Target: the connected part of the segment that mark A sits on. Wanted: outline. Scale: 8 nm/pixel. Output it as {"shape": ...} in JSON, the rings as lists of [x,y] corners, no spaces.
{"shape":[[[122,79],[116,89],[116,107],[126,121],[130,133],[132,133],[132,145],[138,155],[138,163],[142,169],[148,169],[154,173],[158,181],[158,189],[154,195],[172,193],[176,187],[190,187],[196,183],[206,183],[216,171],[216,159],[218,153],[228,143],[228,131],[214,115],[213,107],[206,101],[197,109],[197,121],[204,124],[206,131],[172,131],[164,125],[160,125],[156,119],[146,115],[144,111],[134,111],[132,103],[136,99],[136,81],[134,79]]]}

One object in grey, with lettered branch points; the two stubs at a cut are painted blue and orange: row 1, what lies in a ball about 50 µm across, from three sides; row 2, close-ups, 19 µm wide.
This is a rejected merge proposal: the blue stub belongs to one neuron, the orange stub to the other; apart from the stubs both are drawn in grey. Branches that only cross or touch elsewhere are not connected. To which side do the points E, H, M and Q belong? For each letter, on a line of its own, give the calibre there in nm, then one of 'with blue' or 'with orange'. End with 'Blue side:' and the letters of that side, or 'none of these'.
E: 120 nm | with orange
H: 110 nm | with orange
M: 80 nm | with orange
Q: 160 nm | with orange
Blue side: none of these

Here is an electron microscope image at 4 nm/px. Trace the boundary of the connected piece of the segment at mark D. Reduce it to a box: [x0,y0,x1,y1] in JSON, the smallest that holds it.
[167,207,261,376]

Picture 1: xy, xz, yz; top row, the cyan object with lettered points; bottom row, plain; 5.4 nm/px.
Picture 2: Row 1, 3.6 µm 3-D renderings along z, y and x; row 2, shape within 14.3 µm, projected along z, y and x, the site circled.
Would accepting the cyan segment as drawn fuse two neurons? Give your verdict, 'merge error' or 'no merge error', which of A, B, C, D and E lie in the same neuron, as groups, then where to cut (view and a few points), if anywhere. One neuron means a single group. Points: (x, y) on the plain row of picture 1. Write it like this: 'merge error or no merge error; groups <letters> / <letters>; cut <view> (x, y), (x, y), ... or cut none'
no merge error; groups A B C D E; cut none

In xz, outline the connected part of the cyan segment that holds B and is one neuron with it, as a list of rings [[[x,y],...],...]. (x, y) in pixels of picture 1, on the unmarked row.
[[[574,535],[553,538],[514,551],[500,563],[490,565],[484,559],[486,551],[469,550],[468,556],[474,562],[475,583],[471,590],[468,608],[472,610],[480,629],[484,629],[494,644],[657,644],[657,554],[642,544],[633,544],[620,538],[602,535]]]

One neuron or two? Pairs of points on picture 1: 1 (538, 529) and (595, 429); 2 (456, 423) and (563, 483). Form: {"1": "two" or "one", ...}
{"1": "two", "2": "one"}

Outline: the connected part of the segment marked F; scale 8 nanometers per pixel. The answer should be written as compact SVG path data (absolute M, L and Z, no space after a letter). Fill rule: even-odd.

——

▶ [Brief]
Find the lines of the listing above that hold "object". Please copy them.

▶ [Task response]
One object in grey, with lettered branch points; the two stubs at a cut are painted blue and orange: row 1, what lies in a ball about 50 µm across, from three sides; row 2, close-ups, 19 µm wide.
Picture 1: xy, xz, yz; top row, the cyan object with lettered points; bottom row, plain; 5.4 nm/px.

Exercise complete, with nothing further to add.